Mr. Thijs also talked about how the ACC initiative is aligned with other EKN supported development initiatives including WUR BENEFIT in Ethiopia. He mentioned EKN’s active engagement in facilitating collaboration of the different initiatives of ATA, BENEFIT and SNV who cover different components of the value chains towards setting up a formal collaboration and synergy mechanism for maximum impact.

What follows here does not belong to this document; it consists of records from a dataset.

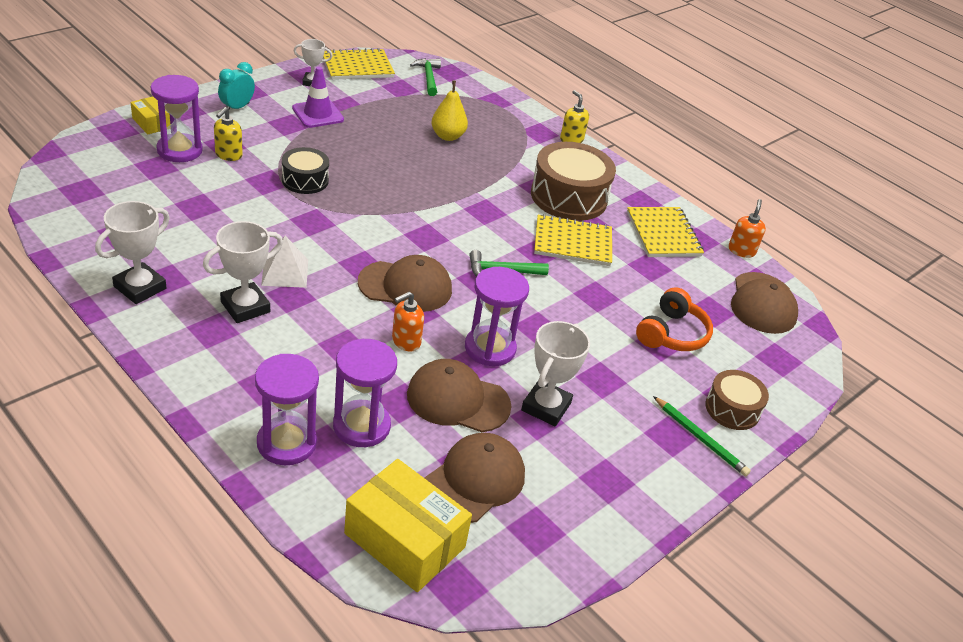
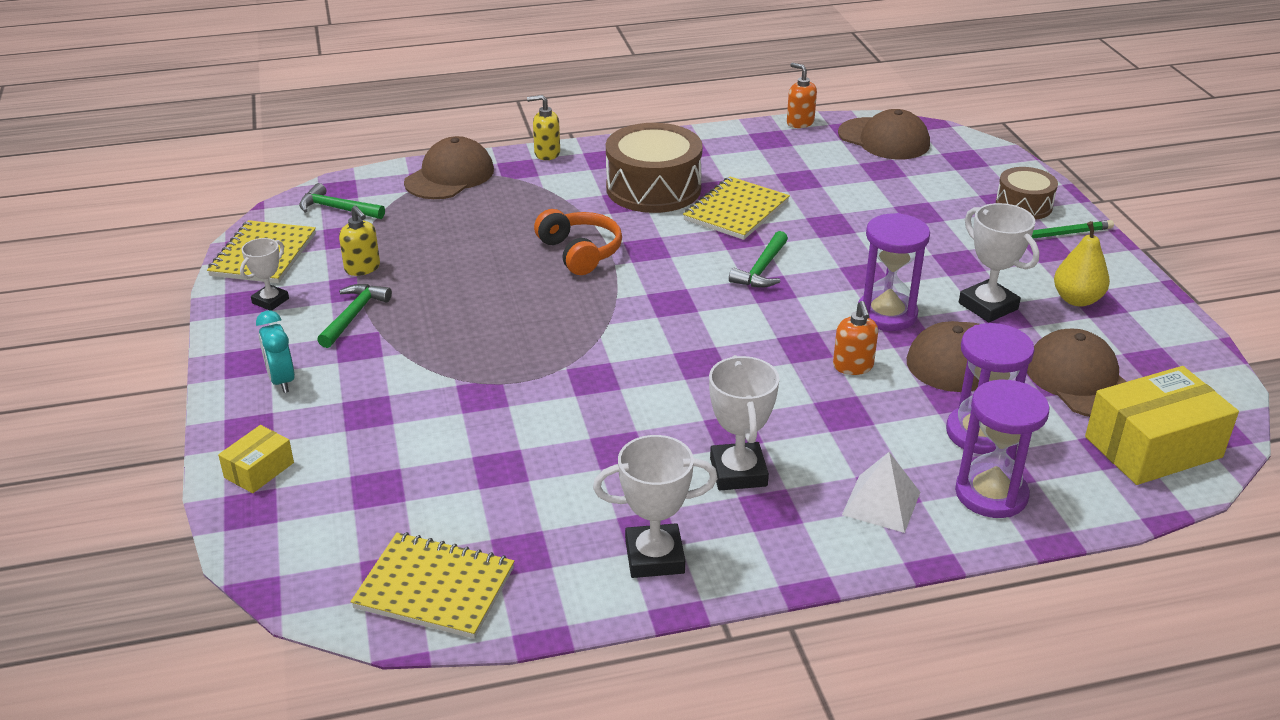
camera: 55 degrees left, 5 degrees down
white trophy [95,201,170,304] -> white trophy turned 75 degrees counterclockwise [593,435,718,578]
yellow box [130,96,170,134] -> yellow box turned 45 degrees counterclockwise [218,425,294,493]
purple hourglass [151,75,203,162] -> none
yellow soap dispenser [214,107,243,161] -> yellow soap dispenser moved to [339,206,380,276]
white pyramid [261,236,308,288] -> white pyramid moved to [842,452,920,533]
black drum [282,147,329,194] -> none
purple traffic cone [292,67,344,128] -> green hammer [317,284,392,348]
brown cap [358,255,452,312] -> brown cap moved to [404,136,494,199]
yellow pear [432,81,468,141] -> yellow pear moved to [1054,221,1110,307]
yellow notebook [627,207,704,257] -> yellow notebook moved to [351,532,514,639]
orange headphones [636,287,713,351] -> orange headphones moved to [534,209,622,275]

He also highlighted the opportunity to link ACC with Netherlands agricultural investment and trade noting the fact that Netherlands is one of the top agricultural investor and the prime destination for agricultural export from Ethiopia.

The ACC is an initiative that we as BENEFIT look forward to collaborate with in the coming year and possibly in the new phase of BENEFIT beyond 2020.

Engaging stakeholders for design of future BENEFIT Partnership programme

On October 14, 2019, BENEFIT Partnership held a stakeholders’ workshop on future BENEFIT Partnership to validate the relevance of the planned components, get feedback on the content and explore opportunities for better alignment, synergy and future collaboration. The workshop was attended by over 20 high level representatives including H.E. Mrs. Aynalem Nigusie, State Minister for Agricultural Input and Output Marketing Sector of the Ministry of Agriculture, Mr Thijs Woudstra, Deputy Head of Mission and Dr Worku Tessema, Senior Policy Officer for Food Security & Sustainable Development of the Embassy of the Kingdom of the Netherlands (EKN) in Ethiopia, Dr Chilot Yirga, Deputy DG of Ethiopian Institute of Agricultural Research (EIAR), and other representatives from MoA (the Ministry, extension directorate, AGP), EKN, EIAR, ATA, Universities, NGOs, BENEFIT management staff from Addis Ababa and Wageningen University & Research.

During the workshop, Dr. Irene Koomen, BENEFIT Coordinator, WUR presented an overview of the draft proposal titled “Sustainable, inclusive and resilient food systems in Ethiopia”, which follows a food system approach. Following a reflection and question and answer session the participants were divided in three food system groups to identify leverage points / systematic issues for each outcome area, gaps BENEFIT can fill, and key synergy opportunities and collaboration to consider. The workshop was very fruitful to collect relevant inputs to consider in developing the full proposal and better align the programme design to meet the needs of relevant partners and the government. The workshop held at EIAR was facilitated by Dr Dawit Alemu, BENEFIT Manager and Dr Irene Koomen, BENEFIT Coordinator.